Le secteur médical, quant à lui, utilise des revêtements à base de PFAS pour les prothèses, les cathéters et les implants. Ces dispositifs nécessitent des matériaux biocompatibles et durables, que les substituts actuellement disponibles ne permettent pas d’atteindre avec le même niveau de sécurité.

L’interdiction française, en ne distinguant pas entre les PFAS réellement problématiques et ceux dont l’usage est essentiel, impose une disparition totale de ces substances, mettant ainsi en péril des pans entiers de l’économie.

Une décision aux conséquences économiques et industrielles massives

L’impact de cette interdiction s’annonce particulièrement sévère pour plusieurs filières industrielles françaises, qui représentent des centaines de milliers d’emplois et des milliards d’euros de chiffre d’affaires.

L’industrie textile, qui pèse 4,2 milliards d’euros en France, repose sur l’utilisation de membranes fluorées pour la fabrication de vêtements professionnels, sportifs et militaires. À l’heure actuelle, aucune solution alternative ne permet d’atteindre les mêmes performances en termes d’imperméabilité et de résistance aux taches. L’interdiction des PFAS risque donc de favoriser les importations de textiles asiatiques, où la réglementation est moins stricte et où ces substances resteront autorisées.

Dans l’industrie aéronautique, qui représente près de 300 000 emplois en France, les PFAS sont utilisés pour les joints d’étanchéité, les lubrifiants haute performance et les revêtements anti-corrosion. Airbus et Safran, deux poids lourds du secteur, alertent déjà sur les difficultés à remplacer ces matériaux critiques. Une interdiction non concertée risque donc de pénaliser les acteurs français face à leurs concurrents américains et chinois, qui bénéficieront encore de leur usage.

Le secteur des semi-conducteurs, déjà fragilisé par la dépendance aux importations asiatiques, se verrait encore plus affaibli par cette interdiction. La fabrication de puces électroniques implique l’utilisation de produits fluorés ultra-purs, impossibles à remplacer dans les procédés actuels. En interdisant ces substances, la France hypothèque ses chances de relocaliser la production de microprocesseurs, un enjeu pourtant identifié comme stratégique au niveau européen.

▶ _Données enregistrées_:
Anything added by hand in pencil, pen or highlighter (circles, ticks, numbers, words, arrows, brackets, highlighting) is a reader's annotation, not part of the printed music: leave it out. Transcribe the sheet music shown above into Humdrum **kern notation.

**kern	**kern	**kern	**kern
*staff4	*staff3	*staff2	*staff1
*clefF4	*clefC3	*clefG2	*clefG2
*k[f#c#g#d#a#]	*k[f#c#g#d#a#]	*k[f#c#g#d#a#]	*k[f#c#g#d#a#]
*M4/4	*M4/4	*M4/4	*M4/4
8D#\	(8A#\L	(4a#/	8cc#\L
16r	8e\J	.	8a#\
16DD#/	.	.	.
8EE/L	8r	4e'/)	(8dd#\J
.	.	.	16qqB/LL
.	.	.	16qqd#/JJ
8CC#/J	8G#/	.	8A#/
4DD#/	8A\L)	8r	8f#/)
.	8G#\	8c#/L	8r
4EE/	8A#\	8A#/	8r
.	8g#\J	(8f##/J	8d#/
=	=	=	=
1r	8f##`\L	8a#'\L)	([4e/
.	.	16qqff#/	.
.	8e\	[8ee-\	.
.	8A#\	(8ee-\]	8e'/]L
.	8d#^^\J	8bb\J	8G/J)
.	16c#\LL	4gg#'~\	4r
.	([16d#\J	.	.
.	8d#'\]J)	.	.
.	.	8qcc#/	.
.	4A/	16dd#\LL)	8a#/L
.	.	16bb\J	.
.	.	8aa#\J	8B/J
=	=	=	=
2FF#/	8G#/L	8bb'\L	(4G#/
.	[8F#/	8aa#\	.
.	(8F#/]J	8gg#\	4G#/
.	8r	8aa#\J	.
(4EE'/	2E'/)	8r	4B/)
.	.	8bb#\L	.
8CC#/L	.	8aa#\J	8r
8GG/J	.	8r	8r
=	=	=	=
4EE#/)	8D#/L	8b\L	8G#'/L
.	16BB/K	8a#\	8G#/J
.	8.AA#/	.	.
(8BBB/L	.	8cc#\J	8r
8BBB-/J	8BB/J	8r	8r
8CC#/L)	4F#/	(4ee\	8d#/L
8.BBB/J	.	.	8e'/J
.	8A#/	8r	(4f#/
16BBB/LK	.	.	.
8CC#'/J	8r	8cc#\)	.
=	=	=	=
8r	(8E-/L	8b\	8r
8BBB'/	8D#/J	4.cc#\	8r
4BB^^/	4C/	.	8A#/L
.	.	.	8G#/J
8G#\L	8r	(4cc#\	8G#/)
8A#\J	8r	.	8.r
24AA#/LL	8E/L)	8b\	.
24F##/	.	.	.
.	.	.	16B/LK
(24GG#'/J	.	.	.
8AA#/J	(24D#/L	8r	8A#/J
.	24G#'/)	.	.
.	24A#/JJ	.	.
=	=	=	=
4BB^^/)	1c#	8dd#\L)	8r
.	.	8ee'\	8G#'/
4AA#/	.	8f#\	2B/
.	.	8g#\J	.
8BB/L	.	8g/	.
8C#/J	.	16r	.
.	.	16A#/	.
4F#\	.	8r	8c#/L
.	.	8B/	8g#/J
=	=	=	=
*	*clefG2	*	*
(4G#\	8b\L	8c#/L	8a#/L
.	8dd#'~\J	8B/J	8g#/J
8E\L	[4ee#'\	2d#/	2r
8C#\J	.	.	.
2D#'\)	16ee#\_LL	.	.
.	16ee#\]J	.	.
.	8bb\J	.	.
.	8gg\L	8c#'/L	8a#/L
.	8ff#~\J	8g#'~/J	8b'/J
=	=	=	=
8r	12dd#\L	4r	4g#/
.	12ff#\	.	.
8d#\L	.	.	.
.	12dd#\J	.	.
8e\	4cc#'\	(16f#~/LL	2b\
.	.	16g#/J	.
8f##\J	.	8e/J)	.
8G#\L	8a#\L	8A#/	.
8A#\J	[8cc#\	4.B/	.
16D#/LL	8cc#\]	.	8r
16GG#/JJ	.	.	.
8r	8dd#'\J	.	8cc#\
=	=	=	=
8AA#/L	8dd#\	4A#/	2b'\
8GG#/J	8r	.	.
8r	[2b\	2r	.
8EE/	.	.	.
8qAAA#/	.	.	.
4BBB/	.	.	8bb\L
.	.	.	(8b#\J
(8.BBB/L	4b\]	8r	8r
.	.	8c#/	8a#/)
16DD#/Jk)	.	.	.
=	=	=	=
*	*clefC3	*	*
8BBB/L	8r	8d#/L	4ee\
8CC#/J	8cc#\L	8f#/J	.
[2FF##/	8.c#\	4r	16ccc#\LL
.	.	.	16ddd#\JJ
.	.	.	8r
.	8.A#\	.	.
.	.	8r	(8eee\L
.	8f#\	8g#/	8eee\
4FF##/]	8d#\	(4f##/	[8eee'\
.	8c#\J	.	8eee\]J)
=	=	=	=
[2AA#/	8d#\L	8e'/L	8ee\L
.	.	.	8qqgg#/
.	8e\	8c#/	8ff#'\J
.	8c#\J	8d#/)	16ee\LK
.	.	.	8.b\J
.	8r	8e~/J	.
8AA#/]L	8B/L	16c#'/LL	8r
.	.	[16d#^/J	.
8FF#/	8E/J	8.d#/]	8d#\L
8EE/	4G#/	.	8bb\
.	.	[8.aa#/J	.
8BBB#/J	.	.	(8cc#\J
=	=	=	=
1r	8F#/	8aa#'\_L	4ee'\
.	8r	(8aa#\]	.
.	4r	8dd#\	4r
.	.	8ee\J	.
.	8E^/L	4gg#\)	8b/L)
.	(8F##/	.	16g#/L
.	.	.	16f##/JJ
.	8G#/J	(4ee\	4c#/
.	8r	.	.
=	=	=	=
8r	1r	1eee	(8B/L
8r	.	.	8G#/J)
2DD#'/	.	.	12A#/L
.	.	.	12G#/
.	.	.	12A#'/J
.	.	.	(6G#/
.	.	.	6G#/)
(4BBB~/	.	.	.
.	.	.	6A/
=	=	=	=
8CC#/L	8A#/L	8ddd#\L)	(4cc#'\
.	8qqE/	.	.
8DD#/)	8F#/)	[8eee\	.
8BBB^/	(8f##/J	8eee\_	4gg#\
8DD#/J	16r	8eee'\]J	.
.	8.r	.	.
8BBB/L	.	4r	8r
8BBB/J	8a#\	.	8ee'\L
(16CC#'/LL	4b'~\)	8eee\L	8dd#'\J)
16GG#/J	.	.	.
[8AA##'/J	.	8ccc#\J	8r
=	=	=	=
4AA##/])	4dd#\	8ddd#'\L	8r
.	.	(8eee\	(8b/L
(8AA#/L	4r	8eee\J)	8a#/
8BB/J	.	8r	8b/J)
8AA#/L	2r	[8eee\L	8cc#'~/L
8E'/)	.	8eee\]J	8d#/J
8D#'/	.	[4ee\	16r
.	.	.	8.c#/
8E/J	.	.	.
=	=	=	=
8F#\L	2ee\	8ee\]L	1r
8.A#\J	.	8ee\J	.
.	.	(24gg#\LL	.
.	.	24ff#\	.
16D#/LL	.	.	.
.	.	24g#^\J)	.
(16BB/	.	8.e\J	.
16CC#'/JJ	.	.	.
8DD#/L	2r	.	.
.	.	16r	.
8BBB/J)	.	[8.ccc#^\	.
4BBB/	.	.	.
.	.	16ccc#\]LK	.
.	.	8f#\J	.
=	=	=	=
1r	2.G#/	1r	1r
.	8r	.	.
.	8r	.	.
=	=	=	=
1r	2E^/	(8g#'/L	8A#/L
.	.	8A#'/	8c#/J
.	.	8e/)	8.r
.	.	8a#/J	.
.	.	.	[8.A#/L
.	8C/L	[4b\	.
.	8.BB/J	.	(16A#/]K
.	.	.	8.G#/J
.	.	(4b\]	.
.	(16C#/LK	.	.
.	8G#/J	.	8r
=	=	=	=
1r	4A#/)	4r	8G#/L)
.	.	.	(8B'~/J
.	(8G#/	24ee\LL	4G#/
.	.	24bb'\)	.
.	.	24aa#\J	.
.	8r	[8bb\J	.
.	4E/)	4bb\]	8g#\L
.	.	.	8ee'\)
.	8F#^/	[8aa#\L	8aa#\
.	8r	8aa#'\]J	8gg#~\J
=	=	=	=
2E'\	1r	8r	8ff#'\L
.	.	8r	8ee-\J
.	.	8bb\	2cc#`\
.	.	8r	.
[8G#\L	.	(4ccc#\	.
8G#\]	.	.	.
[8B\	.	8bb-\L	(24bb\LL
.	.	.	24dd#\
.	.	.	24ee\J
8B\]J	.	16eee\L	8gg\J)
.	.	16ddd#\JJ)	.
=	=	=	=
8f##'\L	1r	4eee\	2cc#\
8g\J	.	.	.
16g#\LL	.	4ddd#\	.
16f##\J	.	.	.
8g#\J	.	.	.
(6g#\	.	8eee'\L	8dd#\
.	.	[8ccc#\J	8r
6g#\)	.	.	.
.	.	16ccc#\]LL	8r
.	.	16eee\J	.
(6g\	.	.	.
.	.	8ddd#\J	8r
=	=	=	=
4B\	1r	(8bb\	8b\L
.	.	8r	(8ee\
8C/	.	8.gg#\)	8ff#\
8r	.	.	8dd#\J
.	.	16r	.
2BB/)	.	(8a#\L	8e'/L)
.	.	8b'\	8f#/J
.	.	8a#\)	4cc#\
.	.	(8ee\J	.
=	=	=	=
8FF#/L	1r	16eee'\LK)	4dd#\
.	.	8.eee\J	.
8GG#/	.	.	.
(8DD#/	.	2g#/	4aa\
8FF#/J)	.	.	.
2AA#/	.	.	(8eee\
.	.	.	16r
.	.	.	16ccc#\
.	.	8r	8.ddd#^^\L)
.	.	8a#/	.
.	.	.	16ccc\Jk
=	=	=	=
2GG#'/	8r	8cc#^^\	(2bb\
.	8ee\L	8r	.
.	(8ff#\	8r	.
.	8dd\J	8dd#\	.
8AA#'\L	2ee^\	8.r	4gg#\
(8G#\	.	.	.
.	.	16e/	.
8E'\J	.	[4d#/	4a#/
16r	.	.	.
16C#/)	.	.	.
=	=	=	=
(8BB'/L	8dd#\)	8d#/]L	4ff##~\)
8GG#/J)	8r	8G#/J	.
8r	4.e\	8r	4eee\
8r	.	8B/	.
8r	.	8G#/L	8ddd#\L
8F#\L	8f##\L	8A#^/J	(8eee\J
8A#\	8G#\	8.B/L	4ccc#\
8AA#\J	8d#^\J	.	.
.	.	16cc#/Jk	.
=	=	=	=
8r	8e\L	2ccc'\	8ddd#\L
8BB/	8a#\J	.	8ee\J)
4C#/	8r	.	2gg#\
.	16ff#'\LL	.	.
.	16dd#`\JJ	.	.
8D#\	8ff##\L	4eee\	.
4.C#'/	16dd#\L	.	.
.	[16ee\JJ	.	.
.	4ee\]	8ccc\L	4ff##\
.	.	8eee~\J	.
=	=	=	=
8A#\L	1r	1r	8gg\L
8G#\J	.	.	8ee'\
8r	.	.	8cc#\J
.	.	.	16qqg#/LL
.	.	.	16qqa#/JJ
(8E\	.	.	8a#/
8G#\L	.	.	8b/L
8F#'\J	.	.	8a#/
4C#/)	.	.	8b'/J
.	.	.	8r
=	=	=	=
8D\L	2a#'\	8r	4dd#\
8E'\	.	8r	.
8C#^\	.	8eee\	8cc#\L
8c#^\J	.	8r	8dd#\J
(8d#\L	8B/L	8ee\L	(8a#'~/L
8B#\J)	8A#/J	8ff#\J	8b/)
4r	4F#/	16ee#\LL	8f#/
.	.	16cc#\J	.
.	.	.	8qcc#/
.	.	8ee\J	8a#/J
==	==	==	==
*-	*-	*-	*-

▶ _TRAVAIL À RÉALISER_:
1. Reproduisez fidèlement le passage du texte sur l'interdiction des PFAS qui s'ouvre sur les mots « L’industrie textile, qui » et se clôt sur « substances resteront autorisées. ».
2. D'après le texte sur l'interdiction des PFAS, combien d'emplois l'industrie aéronautique représente-t-elle en France ?
3. Reprenez le texte sur l'interdiction des PFAS là où il s'arrête et poursuivez sa rédaction.
Les données ne sont pas utiles pour ce travail.

▶ _RÉPONSES DANS L'ORDRE_:
1.
L’industrie textile, qui pèse 4,2 milliards d’euros en France, repose sur l’utilisation de membranes fluorées pour la fabrication de vêtements professionnels, sportifs et militaires. À l’heure actuelle, aucune solution alternative ne permet d’atteindre les mêmes performances en termes d’imperméabilité et de résistance aux taches. L’interdiction des PFAS risque donc de favoriser les importations de textiles asiatiques, où la réglementation est moins stricte et où ces substances resteront autorisées.

2. Près de 300 000 emplois.

3.
Dans le secteur médical, les fabricants d’implants et de dispositifs biomédicaux dénoncent l’absence d’alternatives fiables aux PFAS utilisés dans les revêtements de prothèses. L’interdiction risque de renchérir considérablement les coûts de production, poussant les industriels à se tourner vers des usines situées hors de l’Europe, à rebours des ambitions de souveraineté sanitaire affichées par la France.

Une politique française en contradiction avec la stratégie européenne

Alors que la Commission européenne travaille sur une interdiction progressive et sélective des PFAS, tenant compte des réalités industrielles, la France choisit une approche unilatérale et brutale.

Cette décision isole l’industrie française au sein de l’Union européenne et crée un déséquilibre concurrentiel au sein du marché unique. L’Allemagne, l’Italie et l’Espagne, dont les économies sont également dépendantes des PFAS, n’envisagent pas d’appliquer une interdiction aussi radicale sans concertation préalable avec Bruxelles.

Cette situation pourrait favoriser les importations chinoises et américaines, les industries de ces pays continuant à utiliser des PFAS sans contrainte majeure. L’absence de coordination au niveau européen risque donc de fragiliser les entreprises françaises qui devront se conformer à des règles plus strictes que celles de leurs voisins et concurrents. La Cour de justice de l’Union européenne pourrait également être saisie par des industriels dénonçant une violation du principe de libre circulation des biens au sein du marché intérieur. Une telle interdiction, en contradiction avec les futures décisions européennes, pourrait être annulée, créant un flou réglementaire dommageable pour les entreprises françaises.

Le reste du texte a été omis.